I took a drive in an RX8 last friday, although it is more practical than a TT, I find it a very vague car, with the steering being the most vague, although the brakes are very good. Its that vague I havent figured out what purpose it serves. Its not exactly a sports coupe, nor is it a family car. Interior is nowhere near as nice as a TT, though it does have 2 proper rear seats. Take NuTTs advice, get rid of the Mondeo.

It also didnt help that whilst on the test drive and the salesman was doing his best to talk me into buying the car, an old guy in an SL 55, went past me like I was stopped. Got back into the TT and heard that reasurring "ssshhhh" from the turbo.


----------



## Dont I Recognise You (Oct 10, 2003)

sell the Ford, sell the Ford...... 

lets face it - your kids are teenagers.

in a few years they're gonna be slapping you for a car of their own anyway.

Buy a cheap n cheeful something and run it into the ground.
(or more to the point - let the missus do that while you enjoy the TT )


----------



## Antwerpman (Nov 4, 2002)

PurpleTT said


> Got 2 teenagers now


Did you not see that comming?? Little buggers growing up like that without permission and spoiling dads fun ;D


----------



## fastasflip (May 13, 2003)

The army is doing a good deal at the moment, send one, send the other one free!

Or encourage them to become submariners as they only come home once every two years!

Keep the TT my next door neighbours just got an rx8 and i wonder when it's a 6 year old design will it still get the admiring glances as does the TT


----------



## beastty (May 7, 2002)

Looks like TT with Mondeo is a pretty common combo.

I've made the decision to keep the Mondy, (v6 1997 with 85 on the cloick) its not worth anything anyway, and its always useful to have a car you can treat like a skip.

I took the RX8 out and liked it the drive, but its still not very practical, the boot space is tiny compared to the coupe.

====

### Questions on the material
A – In the car forum thread, why does beastty decide to keep the Mondeo?
B – Repeat word for word the part of the car forum thread from "## Dont I Recognise" to "into the ground.".

### Provided information
====

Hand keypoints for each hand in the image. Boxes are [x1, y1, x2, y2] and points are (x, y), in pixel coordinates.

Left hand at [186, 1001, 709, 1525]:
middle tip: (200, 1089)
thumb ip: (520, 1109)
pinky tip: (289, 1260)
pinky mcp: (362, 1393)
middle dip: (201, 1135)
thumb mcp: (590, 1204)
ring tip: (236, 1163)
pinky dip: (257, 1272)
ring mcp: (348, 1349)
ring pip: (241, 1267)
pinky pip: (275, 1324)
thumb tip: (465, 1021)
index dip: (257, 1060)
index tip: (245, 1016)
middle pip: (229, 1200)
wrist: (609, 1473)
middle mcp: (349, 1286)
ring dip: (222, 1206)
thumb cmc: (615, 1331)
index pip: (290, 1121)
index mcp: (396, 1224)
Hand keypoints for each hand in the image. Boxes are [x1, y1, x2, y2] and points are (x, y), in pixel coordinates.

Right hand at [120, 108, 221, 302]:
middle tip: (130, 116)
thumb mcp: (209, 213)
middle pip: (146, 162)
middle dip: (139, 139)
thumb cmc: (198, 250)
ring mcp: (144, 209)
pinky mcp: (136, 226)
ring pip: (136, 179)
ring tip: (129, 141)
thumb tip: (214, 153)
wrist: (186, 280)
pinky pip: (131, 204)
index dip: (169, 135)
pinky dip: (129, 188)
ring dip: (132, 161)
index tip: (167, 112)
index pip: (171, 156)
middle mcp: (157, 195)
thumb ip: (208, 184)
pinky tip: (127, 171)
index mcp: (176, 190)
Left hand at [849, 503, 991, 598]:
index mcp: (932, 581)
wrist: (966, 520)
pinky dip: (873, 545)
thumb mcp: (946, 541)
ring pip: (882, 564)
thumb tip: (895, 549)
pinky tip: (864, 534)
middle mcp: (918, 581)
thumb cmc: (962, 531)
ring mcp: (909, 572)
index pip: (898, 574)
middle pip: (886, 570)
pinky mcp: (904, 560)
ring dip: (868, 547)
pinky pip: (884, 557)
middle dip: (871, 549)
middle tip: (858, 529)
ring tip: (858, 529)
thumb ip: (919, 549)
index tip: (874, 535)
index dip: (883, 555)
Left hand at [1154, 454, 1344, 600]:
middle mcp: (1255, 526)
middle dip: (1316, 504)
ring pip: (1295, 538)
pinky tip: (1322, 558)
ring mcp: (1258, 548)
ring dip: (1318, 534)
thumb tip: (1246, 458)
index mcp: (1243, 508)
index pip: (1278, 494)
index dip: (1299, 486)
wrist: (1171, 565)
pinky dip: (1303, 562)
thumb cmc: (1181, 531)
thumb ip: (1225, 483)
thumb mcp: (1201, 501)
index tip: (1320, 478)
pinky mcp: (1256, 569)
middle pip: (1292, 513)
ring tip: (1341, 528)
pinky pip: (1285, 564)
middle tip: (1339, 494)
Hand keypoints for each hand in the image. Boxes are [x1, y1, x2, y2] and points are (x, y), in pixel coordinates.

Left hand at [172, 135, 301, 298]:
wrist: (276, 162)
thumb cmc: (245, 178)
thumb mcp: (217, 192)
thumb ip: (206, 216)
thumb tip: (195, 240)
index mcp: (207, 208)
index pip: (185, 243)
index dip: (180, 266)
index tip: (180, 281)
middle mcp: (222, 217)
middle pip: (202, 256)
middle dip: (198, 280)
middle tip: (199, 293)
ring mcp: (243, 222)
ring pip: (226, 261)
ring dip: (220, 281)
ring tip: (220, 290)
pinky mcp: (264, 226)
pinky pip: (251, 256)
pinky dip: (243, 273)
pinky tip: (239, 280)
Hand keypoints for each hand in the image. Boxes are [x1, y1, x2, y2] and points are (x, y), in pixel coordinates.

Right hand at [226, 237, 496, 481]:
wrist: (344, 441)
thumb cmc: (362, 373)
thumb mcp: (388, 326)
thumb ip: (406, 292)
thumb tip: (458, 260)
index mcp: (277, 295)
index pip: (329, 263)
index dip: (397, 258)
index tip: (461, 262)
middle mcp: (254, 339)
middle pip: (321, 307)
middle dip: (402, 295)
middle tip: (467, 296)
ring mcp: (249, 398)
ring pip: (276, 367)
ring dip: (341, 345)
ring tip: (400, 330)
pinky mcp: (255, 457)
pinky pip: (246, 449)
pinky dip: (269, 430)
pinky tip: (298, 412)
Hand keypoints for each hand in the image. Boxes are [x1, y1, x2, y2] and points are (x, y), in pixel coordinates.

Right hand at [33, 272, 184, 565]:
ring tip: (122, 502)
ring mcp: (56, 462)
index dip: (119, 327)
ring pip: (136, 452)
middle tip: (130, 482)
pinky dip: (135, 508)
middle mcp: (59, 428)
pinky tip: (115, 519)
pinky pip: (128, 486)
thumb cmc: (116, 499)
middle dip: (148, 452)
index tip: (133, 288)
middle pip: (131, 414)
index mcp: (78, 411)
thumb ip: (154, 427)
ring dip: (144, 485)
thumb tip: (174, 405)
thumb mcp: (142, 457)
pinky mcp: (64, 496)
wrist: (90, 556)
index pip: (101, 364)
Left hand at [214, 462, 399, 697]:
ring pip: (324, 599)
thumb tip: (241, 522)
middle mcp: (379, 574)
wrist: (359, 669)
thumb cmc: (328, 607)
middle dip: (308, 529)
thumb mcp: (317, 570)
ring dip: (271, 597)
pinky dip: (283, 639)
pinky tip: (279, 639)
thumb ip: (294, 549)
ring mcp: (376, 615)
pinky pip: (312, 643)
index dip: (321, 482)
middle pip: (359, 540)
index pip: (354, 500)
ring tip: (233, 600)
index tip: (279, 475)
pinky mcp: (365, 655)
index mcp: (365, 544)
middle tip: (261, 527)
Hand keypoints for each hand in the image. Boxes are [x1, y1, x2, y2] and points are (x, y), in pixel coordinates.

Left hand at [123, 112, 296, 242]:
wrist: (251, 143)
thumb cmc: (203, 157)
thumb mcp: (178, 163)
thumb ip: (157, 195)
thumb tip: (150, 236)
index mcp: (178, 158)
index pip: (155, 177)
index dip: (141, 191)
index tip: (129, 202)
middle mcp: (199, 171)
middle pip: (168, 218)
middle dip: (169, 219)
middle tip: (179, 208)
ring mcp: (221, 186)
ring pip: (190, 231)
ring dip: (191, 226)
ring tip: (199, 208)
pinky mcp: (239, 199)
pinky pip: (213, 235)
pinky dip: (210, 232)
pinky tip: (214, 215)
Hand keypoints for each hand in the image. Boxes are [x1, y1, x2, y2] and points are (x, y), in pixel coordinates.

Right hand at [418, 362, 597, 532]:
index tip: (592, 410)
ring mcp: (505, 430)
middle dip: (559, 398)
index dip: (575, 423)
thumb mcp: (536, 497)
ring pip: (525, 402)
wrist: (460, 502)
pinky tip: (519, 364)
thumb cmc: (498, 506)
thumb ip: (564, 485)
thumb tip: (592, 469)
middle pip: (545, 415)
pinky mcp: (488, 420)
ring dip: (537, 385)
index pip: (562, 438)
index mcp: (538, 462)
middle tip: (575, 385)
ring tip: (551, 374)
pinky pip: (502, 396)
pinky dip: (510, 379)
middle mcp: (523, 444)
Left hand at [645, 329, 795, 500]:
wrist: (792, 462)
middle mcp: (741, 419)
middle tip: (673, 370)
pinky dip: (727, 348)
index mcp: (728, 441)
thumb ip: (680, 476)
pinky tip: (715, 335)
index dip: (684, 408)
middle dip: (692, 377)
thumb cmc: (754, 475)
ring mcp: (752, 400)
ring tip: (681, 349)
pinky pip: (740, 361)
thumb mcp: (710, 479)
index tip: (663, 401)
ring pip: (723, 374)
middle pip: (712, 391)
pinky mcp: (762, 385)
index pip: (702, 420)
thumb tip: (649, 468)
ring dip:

====

### Solutions per task
A – beastty keeps the Mondeo because it is not worth anything anyway, and it is always useful to have a car that can be treated like a skip.

B –
## Dont I Recognise You (Oct 10, 2003)

sell the Ford, sell the Ford...... 

lets face it - your kids are teenagers.

in a few years they're gonna be slapping you for a car of their own anyway.

Buy a cheap n cheeful something and run it into the ground.